Could you contact your moms neighbors?  Maybe give them your cell phone number and get theirs.  Maybe that would help put your mind at ease if you needed to contact someone to go check on her.  Also if they saw something suspicious then they would have your number and could call you. 


Post # 9
2373 posts
Buzzing bee
  • Wedding: July 2008

My mom’s an alocholic as well.  Things came to a head last year and my dad got her into counseling (while somehow blaming my siblings and I for overwhelming her causing the condition- my parents have had out of control drinking habits since we were kids). She was sober for a year when my parents began socially drinking again- a few weeks ago my dad found an empty bottle in the basement and is now threatning to leave. Luckily, she’s back in treatment.

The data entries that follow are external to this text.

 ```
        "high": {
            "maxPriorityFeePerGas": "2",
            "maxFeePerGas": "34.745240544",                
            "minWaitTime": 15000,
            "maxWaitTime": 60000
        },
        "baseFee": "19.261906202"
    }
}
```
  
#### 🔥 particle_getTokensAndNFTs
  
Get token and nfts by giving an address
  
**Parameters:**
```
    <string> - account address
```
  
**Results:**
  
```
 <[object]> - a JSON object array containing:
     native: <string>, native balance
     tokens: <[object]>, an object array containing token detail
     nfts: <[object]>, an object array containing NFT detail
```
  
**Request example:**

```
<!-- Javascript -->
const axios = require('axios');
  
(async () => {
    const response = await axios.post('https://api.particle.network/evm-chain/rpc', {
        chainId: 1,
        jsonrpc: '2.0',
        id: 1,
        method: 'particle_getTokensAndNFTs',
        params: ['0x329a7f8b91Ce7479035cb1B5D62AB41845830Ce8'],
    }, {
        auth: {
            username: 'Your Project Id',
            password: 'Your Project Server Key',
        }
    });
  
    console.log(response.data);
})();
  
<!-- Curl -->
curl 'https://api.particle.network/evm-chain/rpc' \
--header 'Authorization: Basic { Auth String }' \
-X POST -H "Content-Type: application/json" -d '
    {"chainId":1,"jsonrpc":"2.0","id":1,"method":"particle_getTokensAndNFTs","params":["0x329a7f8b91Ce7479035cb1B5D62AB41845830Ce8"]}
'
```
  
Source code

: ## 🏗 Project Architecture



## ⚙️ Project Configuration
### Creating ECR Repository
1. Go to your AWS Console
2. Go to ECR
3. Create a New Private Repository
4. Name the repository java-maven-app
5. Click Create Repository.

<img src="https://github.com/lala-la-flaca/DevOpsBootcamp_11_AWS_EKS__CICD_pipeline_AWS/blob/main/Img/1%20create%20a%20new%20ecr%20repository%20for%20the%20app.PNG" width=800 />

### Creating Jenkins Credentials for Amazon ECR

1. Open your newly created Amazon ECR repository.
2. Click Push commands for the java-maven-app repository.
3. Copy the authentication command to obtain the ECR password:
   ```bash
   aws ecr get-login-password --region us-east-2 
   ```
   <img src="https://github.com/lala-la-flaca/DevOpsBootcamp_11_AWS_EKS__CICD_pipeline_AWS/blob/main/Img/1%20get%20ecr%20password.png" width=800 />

 It’s a really difficult situation, but keep peddling the counseling idea. In my opinion, alcoholism is caused by depression. I notice my mom falls off the wagon when things make her sad (i.e. I moved out of state and my siblings moved out of the house). All you can do is love and support her- some therapists recommend emotionally distancing yourself, but that’s really difficult to do because she’s your mother (I couldn’t do it). I second not talking to her when she’s is drunk. WHen my mother was/is drunk I avoid her.